Task directions => Could the entries below be transcribed word for word, with the pictures omitted?

Source material below:

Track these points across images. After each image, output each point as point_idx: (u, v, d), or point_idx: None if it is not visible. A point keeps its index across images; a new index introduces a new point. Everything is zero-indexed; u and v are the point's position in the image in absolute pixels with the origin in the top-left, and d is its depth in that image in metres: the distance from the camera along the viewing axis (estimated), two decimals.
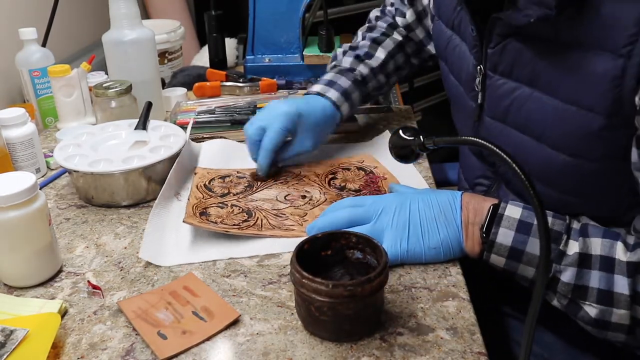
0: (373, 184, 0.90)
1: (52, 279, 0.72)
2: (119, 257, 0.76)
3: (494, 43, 0.71)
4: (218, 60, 1.42)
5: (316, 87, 0.97)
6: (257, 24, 1.31)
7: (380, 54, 1.02)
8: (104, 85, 1.04)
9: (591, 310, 0.62)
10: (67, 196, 0.91)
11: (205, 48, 1.47)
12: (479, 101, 0.77)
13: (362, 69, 1.00)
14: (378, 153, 1.00)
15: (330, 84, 0.97)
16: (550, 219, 0.64)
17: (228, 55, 1.45)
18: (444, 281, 0.69)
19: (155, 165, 0.87)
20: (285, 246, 0.76)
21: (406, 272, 0.70)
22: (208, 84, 1.29)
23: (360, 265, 0.65)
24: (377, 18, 1.10)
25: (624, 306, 0.60)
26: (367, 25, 1.10)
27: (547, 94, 0.66)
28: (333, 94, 0.95)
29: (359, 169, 0.95)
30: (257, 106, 1.14)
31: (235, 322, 0.63)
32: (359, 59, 1.01)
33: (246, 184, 0.90)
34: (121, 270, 0.73)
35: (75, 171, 0.86)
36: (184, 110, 1.14)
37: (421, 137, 0.67)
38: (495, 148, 0.51)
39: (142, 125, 0.96)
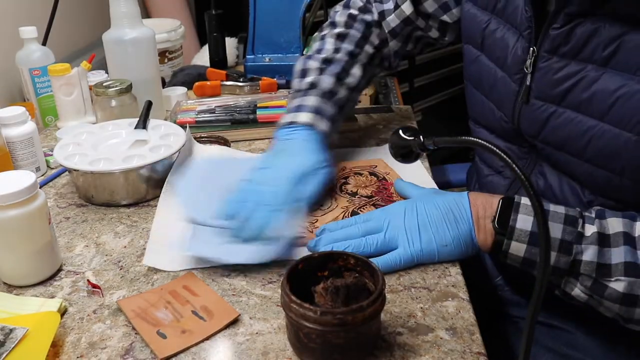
0: (385, 191, 0.87)
1: (51, 277, 0.72)
2: (118, 256, 0.76)
3: (560, 24, 0.67)
4: (218, 59, 1.42)
5: (305, 117, 0.87)
6: (258, 23, 1.31)
7: (357, 71, 0.94)
8: (104, 84, 1.04)
9: (619, 285, 0.61)
10: (67, 195, 0.91)
11: (206, 47, 1.47)
12: (527, 83, 0.74)
13: (342, 93, 0.92)
14: (390, 158, 0.98)
15: (319, 112, 0.88)
16: (562, 209, 0.65)
17: (228, 54, 1.45)
18: (443, 281, 0.69)
19: (155, 164, 0.87)
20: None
21: (406, 272, 0.70)
22: (208, 83, 1.29)
23: (358, 289, 0.61)
24: (352, 18, 0.98)
25: None
26: (336, 31, 0.97)
27: (623, 72, 0.63)
28: (325, 125, 0.88)
29: (371, 174, 0.92)
30: (257, 105, 1.14)
31: (234, 322, 0.63)
32: (339, 80, 0.92)
33: None
34: (121, 269, 0.73)
35: (75, 170, 0.86)
36: (184, 109, 1.14)
37: (421, 137, 0.67)
38: (495, 148, 0.51)
39: (142, 124, 0.96)
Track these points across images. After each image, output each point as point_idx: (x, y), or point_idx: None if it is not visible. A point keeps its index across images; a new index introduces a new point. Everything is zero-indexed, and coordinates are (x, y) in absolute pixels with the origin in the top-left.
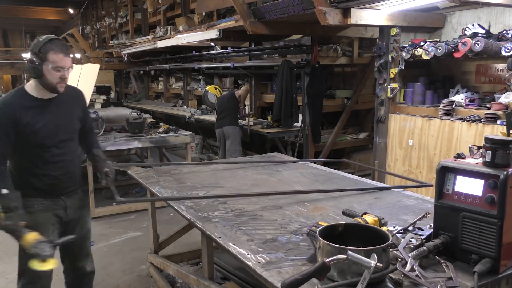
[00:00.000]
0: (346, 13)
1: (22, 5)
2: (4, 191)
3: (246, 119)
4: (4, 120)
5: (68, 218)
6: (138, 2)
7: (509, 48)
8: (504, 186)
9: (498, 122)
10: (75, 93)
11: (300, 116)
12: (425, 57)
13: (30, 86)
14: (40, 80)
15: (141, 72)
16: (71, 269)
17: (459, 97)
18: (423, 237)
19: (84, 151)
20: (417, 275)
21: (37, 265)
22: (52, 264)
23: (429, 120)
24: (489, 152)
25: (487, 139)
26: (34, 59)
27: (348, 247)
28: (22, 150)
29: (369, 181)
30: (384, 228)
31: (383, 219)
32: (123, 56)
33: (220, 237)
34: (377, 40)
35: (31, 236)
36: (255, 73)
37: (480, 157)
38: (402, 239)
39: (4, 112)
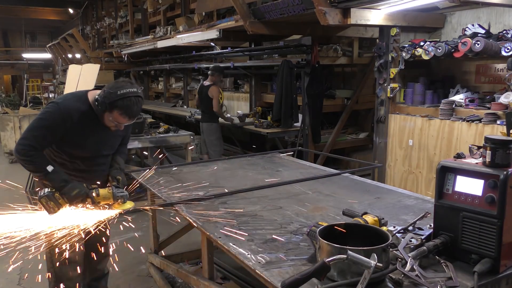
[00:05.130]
0: (346, 13)
1: (22, 5)
2: (50, 167)
3: (252, 119)
4: (58, 121)
5: None
6: (138, 2)
7: (509, 48)
8: (504, 186)
9: (498, 122)
10: None
11: (300, 116)
12: (425, 57)
13: (92, 96)
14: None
15: (141, 72)
16: (89, 271)
17: (459, 97)
18: (423, 237)
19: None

End of Source material.

Output for this exercise =>
Track these points across images. After each image, output each point as point_idx: (u, v, d), or point_idx: None if it is not visible. A point keeps its index across images; a new index introduces a new point. Everything is zero-indexed; u and v are the point's position in the image in absolute pixels with the origin in the top-left, and d is its depth in that image in metres: the distance from the camera along the viewing axis (estimated), two decimals.
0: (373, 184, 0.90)
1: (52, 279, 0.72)
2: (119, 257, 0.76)
3: (494, 43, 0.71)
4: (218, 60, 1.42)
5: (316, 87, 0.97)
6: (257, 24, 1.31)
7: (380, 54, 1.02)
8: (104, 85, 1.04)
9: (591, 310, 0.62)
10: (67, 196, 0.91)
11: (205, 48, 1.47)
12: (479, 101, 0.77)
13: (362, 69, 1.00)
14: (378, 153, 1.00)
15: (330, 84, 0.97)
16: (550, 219, 0.64)
17: (228, 55, 1.45)
18: (444, 281, 0.69)
19: (155, 165, 0.87)
20: (285, 246, 0.76)
21: (406, 272, 0.70)
22: (208, 84, 1.29)
23: (360, 265, 0.65)
24: (377, 18, 1.10)
25: (624, 306, 0.60)
26: (367, 25, 1.10)
27: (547, 94, 0.66)
28: (333, 94, 0.95)
29: (359, 169, 0.95)
30: (257, 106, 1.14)
31: (235, 322, 0.63)
32: (359, 59, 1.01)
33: (246, 184, 0.90)
34: (121, 270, 0.73)
35: (75, 171, 0.86)
36: (184, 110, 1.14)
37: (421, 137, 0.67)
38: (495, 148, 0.51)
39: (142, 125, 0.96)
0: (385, 191, 0.87)
1: (51, 277, 0.72)
2: (118, 256, 0.76)
3: (560, 24, 0.67)
4: (218, 59, 1.42)
5: (305, 117, 0.87)
6: (258, 23, 1.31)
7: (357, 71, 0.94)
8: (104, 84, 1.04)
9: (619, 285, 0.61)
10: (67, 195, 0.91)
11: (206, 47, 1.47)
12: (527, 83, 0.74)
13: (342, 93, 0.92)
14: (390, 158, 0.98)
15: (319, 112, 0.88)
16: (562, 209, 0.65)
17: (228, 54, 1.45)
18: (443, 281, 0.69)
19: (155, 164, 0.87)
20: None
21: (406, 272, 0.70)
22: (208, 83, 1.29)
23: (358, 289, 0.61)
24: (352, 18, 0.98)
25: None
26: (336, 31, 0.97)
27: (623, 72, 0.63)
28: (325, 125, 0.88)
29: (371, 174, 0.92)
30: (257, 105, 1.14)
31: (234, 322, 0.63)
32: (339, 80, 0.92)
33: None
34: (121, 269, 0.73)
35: (75, 170, 0.86)
36: (184, 109, 1.14)
37: (421, 137, 0.67)
38: (495, 148, 0.51)
39: (142, 124, 0.96)
Track these points across images. After each image, output each point as point_idx: (x, y), or point_idx: None if it is not visible. A point keeps its index across images; a new index introduces a new point. Everything is zero-indexed, and coordinates are (x, y) in absolute pixels with the origin in the top-left.
[00:00.000]
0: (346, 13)
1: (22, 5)
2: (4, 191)
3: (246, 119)
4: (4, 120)
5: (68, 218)
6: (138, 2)
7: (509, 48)
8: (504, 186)
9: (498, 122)
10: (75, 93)
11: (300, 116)
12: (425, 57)
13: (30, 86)
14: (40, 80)
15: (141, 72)
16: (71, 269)
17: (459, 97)
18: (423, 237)
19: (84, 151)
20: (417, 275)
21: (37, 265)
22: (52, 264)
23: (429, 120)
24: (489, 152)
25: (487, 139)
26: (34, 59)
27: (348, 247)
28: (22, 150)
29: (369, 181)
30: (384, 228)
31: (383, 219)
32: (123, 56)
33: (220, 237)
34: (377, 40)
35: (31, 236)
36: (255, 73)
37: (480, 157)
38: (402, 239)
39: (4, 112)
[00:05.130]
0: (346, 13)
1: (22, 5)
2: (50, 167)
3: (252, 119)
4: (58, 121)
5: None
6: (138, 2)
7: (509, 48)
8: (504, 186)
9: (498, 122)
10: None
11: (300, 116)
12: (425, 57)
13: (92, 96)
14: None
15: (141, 72)
16: (89, 271)
17: (459, 97)
18: (423, 237)
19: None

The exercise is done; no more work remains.